Try it: Please resume the history of the Tsuu T’ina after its last sentence, keeping the same voice.

After many failed attempts, the Blackfoot decided it was better to make peace with the Tsuu T ’ ina and we became allies. They also gave us the name “ Sucseqwan ” (Bold People), taught us how to live on the Great Plains and shared their knowledge of the medicines. This began many generations of peace – until the coming of the White man.
• • •
It has only been 300 years since first contact was made between the Tsuu T ’ ina and first Europeans.
With first contact came our first true fight of survival – one we could not win. The first epidemic of smallpox hit us in the late 1700s, followed by a second wave in the 1830s. By 1877, our population was approximately 150 people.
It was at this time a peace was formed in Canada to share the land with the First Nations.
Tsuu T ’ ina Head Chief “ Chula ” (Bull Head) signed Peace Treaty No. 7 on Sept. 21 1877 at Blackfoot Crossing, about 75 kilometres east of present-day Calgary.
(What happened after Bull Head signed the treaty? How did the Tsuu T ’ ina choose their Land? Follow the rest of Hal Eagletail ’ s history of the Tsuu T ’ ina at www.lakeviewcommunity.org and read the next installment in the March issue of the Lakeview News and Views.)
Although the Peace Treaty signed in 1877 by Chief Chula “ Bull Head ” allowed for the construction of a railroad across Canada, the federal government only negotiated land for themselves the depth of a plow to allow for settlers to harvest their crops. That is, until the mineral rights were stolen from us in the 1930 Natural Resources Transfer Act, which was not negotiated with us.
In exchange, the Tsuu T ’ ina were to settle on a small tract of land. We were to be given $5 per person each year, free education, housing and health care. We would not have to pay any taxes on our Reservation Land, over which we were given complete autonomy.
This Treaty was to be in effect for “ As long as the sun shines, the grass grows and the rivers flow. ”
• • •
After we agreed to this Peace, our Reservation Lands were chosen by the federal government to be located beside the Blackfoot (Siksika). Our Chief Chula (Bull Head) did not like the Land, and sent two scouts to look for new Land southwest of Fort Calgary, with instructions it must have an abundance of spruce and pine trees so we could make log home settlements for the People.

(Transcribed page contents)
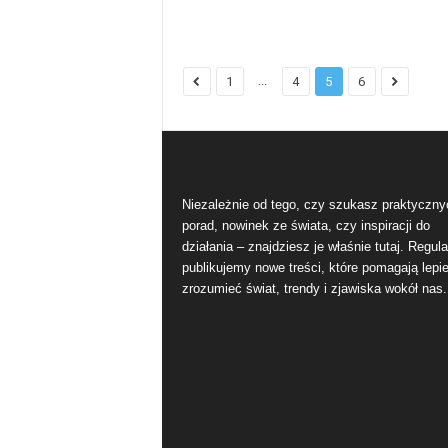
...
1
4
5
6
Niezależnie od tego, czy szukasz praktyczny
porad, nowinek ze świata, czy inspiracji do
działania – znajdziesz je właśnie tutaj. Regula
publikujemy nowe treści, które pomagają lepie
zrozumieć świat, trendy i zjawiska wokół nas.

Output below:
The first chosen site was along the Sheep River. However, the land had a very bad smell – especially in the spring after the winter thaw – so because of this reason it was rejected. Later in 1914, this area became the biggest natural gas find in North America and today is known as Black Diamond and Turner Valley.
The second chosen Land overlooked Wolf Creek (later known as Fish Creek) and the scouts left a small rock pile as a marker. In the spring of 1883, all the Tsuu T ’ ina People gathered at this marker and Chief Chula asked them if they approved of this Land.
The Land was approved for two reasons: one, all the Medicines we needed were available and two, our sacred Moose Mountain was very close by, so our Warriors did not have to go far for their vision rights of passage.
Once the People agreed this was our new home, Chief Chula asked every man, woman and child to gather a stone and add it to the rock pile so it would be a marker for all our People.
He then made a proclamation and said, “ As our population grows, continue to add stones to the rock pile so that it will be a marker for our People forever. ” That is why to this day, we have a rock-placing ceremony for our young children every year in May.
• • •
When the People were gathering their stones, a Medicine Warrior (Eagleribs) had a vision on the new Land we had chosen. He said: “ In my vision, I seen boxes surround this Land in the future. When the boxes arrive, our People will live and learn off one another and our People will prosper. ”
Back then, we had no word for “ houses, ” what Eagleribs had seen in his vision: When the boxes (houses) surround this Land, our People will prosper.
We are now intertwined in prophecy and history, you and me, and I look forward to living and learning off one another.